This quality assurance activity consequently aimed to ascertain whether the implementation of the ETFDST influenced rates of ETF, and to highlight the factors influencing clinician recommendations for tube feeding.

2. Materials and Methods

The study is a pre/post pragmatic action cycle evaluation of changes to clinical practice performed at a tertiary hospital’s orthogeriatric ward [12]. An ethics exemption was approved by our institution’s Human Research Ethical Committee and was approved on 30 January 2019.

2.1. Study Participants and Protocol

All patients with a confirmed neck or femur fracture on imaging admitted to the orthogeriatric ward were eligible for participation in the study. Patients were excluded if they were for conservative management; goals of care identified as palliative perioperatively; aged <18 years of age; died before a nutrition assessment could be carried out or refused any dietetic input. Residential aged care facility residents are often not considered for ETF in the unit due to a shorter length of stay. Consequently, whilst community-dwelling and residential aged care home residents were recruited as participants, the a priori power calculation was undertaken with a confidence level of 95% and a power level of 0.8 to detect a clinically significant change in the number of community-dwelling patients being offered an informed consent decision regarding ETF. This assumed an estimated baseline of 10% with a predicted increase of tube feeding rates to 30%. The suggested sample size was consequently 59 community-dwelling patients (in both the pre- and post-implementation groups).

2.2. The Enteral Tube Feeding Decision Support Tool

The ETFDST was developed by a modified Delphi process to facilitate a timely, informed, team decision-making process to determine if ETF is likely to be in the individual patient’s best interest. The ETFDST poses a series of nine questions (outlined in Table 1) to be completed by the multidisciplinary team using a subjective rating scale (highly likely to highly unlikely). This is a subjective tool; not all elements need to be completed for each patient to inform the treating teams’ decision-making. The tool is consequently reliant on clinical judgement and there are no ranking, quantitative evaluation, or algorithmic processes embedded within the tool.

━━━━━━━━━━━━━━━━━━━━

**ASSIGNMENT A:** Summarize the enteral tube feeding text in two sentences.
**ASSIGNMENT B:** Continue the enteral tube feeding text from its last sentence.
The data that come after the enteral tube feeding text are separate material.

━━━━━━━━━━━━━━━━━━━━

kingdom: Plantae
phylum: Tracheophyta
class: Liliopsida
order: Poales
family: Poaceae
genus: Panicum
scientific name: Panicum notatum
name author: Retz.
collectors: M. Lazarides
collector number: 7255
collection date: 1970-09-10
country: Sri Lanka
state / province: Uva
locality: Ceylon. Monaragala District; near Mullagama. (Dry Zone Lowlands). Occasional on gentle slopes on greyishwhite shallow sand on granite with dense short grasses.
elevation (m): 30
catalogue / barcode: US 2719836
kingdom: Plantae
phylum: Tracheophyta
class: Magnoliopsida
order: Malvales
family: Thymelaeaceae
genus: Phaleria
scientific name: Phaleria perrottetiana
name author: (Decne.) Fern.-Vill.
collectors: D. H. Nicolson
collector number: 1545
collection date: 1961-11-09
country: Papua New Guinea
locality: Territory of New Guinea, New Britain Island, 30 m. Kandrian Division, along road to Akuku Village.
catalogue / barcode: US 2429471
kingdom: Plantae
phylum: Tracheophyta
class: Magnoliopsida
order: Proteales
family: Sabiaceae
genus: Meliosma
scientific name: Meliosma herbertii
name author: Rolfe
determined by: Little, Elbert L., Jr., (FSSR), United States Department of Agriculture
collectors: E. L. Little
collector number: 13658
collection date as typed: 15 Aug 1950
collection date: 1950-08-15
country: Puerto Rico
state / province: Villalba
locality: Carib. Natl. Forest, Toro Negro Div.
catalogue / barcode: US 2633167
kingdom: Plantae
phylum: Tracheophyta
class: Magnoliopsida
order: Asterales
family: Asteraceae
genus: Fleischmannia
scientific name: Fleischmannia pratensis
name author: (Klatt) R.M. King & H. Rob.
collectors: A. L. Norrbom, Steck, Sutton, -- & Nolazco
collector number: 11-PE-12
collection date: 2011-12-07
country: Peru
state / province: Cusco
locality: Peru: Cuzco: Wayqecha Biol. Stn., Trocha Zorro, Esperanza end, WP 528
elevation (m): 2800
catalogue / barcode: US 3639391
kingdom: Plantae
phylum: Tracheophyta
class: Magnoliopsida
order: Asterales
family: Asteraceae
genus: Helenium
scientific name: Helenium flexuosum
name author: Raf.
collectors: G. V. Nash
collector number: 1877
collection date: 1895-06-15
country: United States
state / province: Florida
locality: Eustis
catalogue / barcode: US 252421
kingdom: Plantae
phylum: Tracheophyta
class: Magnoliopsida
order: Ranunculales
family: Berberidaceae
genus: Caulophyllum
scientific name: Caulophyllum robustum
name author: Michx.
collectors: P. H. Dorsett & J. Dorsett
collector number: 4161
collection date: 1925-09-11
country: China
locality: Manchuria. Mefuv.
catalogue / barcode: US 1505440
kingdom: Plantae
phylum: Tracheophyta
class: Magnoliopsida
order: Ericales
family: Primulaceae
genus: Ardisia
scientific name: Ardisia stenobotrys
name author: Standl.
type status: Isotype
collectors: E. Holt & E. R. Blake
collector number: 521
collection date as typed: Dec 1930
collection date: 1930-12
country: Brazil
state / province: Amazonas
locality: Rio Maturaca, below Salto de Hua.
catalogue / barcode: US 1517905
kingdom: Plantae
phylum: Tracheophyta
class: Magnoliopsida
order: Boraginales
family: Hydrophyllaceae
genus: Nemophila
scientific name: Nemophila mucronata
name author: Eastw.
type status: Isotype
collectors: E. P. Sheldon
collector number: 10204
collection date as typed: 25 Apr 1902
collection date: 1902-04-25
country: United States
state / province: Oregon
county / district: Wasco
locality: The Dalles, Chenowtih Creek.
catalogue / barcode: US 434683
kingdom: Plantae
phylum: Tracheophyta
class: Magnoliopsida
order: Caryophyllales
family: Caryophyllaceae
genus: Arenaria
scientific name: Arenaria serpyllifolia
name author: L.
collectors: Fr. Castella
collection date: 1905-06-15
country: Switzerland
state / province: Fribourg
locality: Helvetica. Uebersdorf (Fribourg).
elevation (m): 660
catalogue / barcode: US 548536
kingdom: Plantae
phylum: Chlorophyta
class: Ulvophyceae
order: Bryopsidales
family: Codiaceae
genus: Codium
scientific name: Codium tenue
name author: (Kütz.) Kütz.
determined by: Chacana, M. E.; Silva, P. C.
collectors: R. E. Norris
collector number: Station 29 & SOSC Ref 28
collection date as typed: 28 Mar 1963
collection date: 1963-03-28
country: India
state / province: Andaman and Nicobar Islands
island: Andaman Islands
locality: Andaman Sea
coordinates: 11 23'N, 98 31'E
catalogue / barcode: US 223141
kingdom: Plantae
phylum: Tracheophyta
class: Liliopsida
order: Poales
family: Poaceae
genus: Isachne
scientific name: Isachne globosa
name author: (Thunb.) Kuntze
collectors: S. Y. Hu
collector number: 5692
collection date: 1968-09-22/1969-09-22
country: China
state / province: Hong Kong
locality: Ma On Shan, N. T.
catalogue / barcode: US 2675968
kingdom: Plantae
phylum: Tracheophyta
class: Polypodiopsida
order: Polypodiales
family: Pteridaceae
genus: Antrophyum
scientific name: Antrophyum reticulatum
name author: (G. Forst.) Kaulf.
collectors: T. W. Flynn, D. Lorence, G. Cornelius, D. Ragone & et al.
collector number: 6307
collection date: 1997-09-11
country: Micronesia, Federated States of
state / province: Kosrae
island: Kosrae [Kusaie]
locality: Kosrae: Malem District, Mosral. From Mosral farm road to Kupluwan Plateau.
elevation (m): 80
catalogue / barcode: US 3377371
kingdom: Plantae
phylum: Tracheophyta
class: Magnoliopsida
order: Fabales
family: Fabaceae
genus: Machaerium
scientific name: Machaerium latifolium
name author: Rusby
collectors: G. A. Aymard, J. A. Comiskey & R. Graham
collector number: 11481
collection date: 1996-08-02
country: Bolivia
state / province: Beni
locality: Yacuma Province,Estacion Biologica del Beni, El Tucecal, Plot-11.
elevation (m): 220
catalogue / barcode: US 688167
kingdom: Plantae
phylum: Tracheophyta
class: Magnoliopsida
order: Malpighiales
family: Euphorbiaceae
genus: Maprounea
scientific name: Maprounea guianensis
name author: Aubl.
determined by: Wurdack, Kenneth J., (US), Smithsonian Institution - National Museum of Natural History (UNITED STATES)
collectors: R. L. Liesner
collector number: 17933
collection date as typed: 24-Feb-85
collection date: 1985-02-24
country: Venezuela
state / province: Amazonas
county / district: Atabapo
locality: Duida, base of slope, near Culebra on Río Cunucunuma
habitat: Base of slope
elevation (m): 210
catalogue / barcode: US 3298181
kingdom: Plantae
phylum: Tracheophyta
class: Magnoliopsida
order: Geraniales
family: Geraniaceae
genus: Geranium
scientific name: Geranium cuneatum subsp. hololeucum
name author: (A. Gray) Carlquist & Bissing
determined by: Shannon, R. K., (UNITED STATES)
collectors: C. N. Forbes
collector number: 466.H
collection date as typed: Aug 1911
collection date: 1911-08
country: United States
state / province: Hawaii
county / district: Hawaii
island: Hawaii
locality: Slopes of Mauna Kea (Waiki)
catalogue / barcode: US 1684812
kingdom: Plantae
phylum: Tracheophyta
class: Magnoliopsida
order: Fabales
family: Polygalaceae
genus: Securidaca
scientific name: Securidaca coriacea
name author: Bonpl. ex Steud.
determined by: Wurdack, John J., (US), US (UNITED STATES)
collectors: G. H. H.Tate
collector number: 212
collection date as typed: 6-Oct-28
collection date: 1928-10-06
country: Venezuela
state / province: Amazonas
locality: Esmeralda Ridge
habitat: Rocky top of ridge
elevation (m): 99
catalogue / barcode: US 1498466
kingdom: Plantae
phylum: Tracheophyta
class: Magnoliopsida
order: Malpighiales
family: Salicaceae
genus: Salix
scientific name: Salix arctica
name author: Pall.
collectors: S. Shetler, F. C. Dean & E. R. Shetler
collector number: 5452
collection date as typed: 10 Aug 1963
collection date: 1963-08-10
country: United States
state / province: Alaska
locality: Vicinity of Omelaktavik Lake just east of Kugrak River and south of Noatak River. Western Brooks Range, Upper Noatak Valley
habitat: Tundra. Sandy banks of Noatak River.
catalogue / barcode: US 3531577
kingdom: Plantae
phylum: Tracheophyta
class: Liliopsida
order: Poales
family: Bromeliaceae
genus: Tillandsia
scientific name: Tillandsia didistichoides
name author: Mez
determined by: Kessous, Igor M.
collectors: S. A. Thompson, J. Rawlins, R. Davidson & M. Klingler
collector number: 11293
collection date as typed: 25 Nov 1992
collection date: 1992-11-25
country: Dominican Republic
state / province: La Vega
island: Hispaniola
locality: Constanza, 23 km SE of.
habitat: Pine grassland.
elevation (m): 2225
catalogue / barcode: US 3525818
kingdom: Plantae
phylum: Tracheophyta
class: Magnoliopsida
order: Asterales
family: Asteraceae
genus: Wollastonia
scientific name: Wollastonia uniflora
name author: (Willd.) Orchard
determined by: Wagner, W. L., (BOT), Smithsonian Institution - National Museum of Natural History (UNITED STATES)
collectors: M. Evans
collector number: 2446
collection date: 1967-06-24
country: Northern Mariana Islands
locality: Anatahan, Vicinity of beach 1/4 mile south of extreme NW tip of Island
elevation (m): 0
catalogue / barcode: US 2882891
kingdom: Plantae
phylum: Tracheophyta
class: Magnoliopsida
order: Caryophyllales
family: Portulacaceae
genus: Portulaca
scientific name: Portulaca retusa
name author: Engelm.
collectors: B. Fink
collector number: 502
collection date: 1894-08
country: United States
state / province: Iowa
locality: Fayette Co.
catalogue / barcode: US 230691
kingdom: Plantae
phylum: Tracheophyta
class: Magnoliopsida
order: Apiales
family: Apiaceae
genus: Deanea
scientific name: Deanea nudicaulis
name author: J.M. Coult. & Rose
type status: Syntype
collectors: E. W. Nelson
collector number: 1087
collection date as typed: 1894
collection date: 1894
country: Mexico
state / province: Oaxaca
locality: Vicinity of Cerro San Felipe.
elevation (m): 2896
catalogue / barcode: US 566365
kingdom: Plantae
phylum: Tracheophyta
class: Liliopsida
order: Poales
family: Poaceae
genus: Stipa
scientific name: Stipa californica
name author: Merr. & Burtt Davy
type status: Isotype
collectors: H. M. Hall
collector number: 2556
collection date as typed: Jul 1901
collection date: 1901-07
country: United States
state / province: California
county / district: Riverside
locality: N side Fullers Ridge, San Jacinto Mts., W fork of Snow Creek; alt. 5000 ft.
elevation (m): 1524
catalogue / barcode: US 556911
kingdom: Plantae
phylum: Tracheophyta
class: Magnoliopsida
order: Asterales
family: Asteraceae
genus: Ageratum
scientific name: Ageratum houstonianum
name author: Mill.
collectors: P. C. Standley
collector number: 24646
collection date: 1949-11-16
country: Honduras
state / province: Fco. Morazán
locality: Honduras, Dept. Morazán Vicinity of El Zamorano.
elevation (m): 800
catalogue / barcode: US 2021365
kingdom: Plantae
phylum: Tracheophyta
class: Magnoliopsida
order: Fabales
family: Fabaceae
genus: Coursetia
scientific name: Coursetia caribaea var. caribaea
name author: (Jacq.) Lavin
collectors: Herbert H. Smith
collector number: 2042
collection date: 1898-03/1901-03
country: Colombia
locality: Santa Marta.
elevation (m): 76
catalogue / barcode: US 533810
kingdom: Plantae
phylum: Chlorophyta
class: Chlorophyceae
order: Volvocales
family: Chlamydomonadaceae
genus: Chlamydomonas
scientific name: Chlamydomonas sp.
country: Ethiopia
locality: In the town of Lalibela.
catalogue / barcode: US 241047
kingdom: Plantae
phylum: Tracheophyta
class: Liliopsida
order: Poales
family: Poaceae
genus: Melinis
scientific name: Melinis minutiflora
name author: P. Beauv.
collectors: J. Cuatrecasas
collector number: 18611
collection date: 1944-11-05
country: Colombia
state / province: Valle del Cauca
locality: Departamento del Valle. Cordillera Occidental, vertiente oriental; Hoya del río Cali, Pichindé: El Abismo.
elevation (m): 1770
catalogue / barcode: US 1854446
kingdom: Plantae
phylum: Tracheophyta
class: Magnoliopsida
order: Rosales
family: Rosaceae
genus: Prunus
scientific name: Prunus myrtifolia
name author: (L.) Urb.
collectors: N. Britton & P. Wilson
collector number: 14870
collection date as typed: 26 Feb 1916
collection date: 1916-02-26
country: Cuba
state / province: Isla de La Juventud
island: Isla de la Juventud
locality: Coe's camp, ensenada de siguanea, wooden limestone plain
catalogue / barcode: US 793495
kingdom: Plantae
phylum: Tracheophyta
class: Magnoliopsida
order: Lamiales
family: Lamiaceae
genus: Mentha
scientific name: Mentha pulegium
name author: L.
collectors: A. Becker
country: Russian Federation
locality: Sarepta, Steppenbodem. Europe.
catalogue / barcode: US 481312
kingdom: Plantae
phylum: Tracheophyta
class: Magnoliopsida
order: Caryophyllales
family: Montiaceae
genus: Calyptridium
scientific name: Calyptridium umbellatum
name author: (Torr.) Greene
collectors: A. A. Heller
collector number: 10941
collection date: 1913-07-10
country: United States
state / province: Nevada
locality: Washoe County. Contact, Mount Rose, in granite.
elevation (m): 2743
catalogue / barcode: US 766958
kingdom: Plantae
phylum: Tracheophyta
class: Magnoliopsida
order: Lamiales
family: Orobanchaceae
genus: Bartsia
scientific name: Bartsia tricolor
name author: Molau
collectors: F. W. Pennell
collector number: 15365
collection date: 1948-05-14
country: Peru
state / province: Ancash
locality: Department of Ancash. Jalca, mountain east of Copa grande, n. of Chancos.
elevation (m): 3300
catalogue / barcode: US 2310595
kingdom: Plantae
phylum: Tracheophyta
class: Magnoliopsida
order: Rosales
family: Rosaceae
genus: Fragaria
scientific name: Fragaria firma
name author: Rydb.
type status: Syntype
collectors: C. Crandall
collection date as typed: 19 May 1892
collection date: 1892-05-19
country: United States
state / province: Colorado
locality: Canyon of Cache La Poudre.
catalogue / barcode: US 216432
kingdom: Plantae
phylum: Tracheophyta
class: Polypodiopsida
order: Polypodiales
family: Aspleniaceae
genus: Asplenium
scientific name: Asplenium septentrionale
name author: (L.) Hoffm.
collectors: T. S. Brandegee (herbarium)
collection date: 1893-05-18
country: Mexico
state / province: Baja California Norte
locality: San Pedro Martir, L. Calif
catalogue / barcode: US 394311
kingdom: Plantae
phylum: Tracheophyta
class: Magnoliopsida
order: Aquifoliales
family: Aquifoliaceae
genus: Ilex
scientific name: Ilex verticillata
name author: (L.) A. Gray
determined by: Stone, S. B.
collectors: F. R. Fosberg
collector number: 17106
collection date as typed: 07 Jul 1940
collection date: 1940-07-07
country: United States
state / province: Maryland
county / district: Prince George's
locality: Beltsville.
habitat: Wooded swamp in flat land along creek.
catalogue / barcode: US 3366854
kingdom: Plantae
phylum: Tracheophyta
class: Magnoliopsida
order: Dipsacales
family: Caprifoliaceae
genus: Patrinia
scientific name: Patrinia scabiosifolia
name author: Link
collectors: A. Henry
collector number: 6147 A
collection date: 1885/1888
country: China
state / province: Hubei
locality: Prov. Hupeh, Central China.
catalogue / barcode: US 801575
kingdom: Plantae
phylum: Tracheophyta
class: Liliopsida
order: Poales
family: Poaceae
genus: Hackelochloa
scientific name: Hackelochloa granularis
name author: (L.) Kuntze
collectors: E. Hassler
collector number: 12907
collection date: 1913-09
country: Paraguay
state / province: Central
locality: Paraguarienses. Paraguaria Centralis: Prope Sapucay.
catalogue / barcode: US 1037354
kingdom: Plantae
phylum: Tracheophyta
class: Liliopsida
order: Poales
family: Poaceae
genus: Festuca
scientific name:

━━━━━━━━━━━━━━━━━━━━

**REPLY A:** The quality assurance activity aimed to determine whether implementing the ETFDST influenced rates of ETF on a tertiary hospital's orthogeriatric ward, using a pre/post evaluation of patients with a confirmed neck or femur fracture and a suggested sample of 59 community-dwelling patients in each group. The ETFDST was developed by a modified Delphi process and poses nine questions that the multidisciplinary team rates subjectively, so it relies on clinical judgement rather than ranking, quantitative evaluation, or algorithms.

**REPLY B:**
2.3. Implementation

The ETFDST was implemented in April 2019. The launch utilised key stakeholders and opinion leaders involved in the tool development with marketing material and education through team meetings, case conferences, and local clinical governance meetings. Process measures targeted periodic review of implementation to identify the feasibility and fidelity of tool application, and any iterative changes to the process required [13]. Completion was undertaken by the treating dietitian and/or geriatrician during twice-weekly clinical case conferences and considered input from routinely attending multidisciplinary healthcare workers including geriatric and medical specialists and trainees, nursing staff, dietitians, occupational therapists, physiotherapists, speech pathologists, social workers, and students. The final decision regarding whether to offer enteral tube feeding was made by the treating geriatrician. In line with the routine practice for this unit, hip fracture patients received a routine nutritional assessment and intervention by a dietitian and treating team. This included the routine provision of; high protein/energy diets, prescribed medical nutrition supplements, interdisciplinary education regarding the role of nutrition following hip fracture surgery, and discharge planning considering nutrition care [14].

2.4. Data Collection

Predicted inadequate protein/energy intake was defined as an expected intake of less than 50% of energy or protein requirements in line with local and international treatment guidelines [5,6]. Requirements were estimated by the ward dietitian applying the ratio method for hip fracture patients in the post-operative period of 125 kJ/kg and 1.2 g/kg protein; assessment for a diagnosis of predicted inadequate intake was undertaken and documented in the early post-operative period by the treating dietitian as per the routine clinical nutrition model of care [5,6,14]. Malnutrition was routinely assessed by treating dietitians using the Subjective Global Assessment and/or ICD10-AM coding criteria as per routine clinical practice [14]. These data and other metrics were collected from routine multidisciplinary team documentation in a patient’s medical records. Data were collected by two independent reviewers. A sample of 10 charts was audited by both reviewers to ensure interrelated reliability. Responses to each question on the ETFDST were classified according to the criteria on the tool as highly likely, neutral, highly unlikely and not completed.

2.5. Statistical Analysis

The analysis was performed using the Statistical Package for Social Sciences (SPSS Version 25). Between-group demographic comparisons were made for age using the Mann-Whitney U-test as data was not normally distributed. Associations and comparisons were made between categorical variables of interest (gender, from a private residence, malnutrition) using a Chi-squared or Fisher’s exact test where appropriate. The criterion for statistical significance was set at the conventional level of p < 0.05 (two-tailed) for all analyses.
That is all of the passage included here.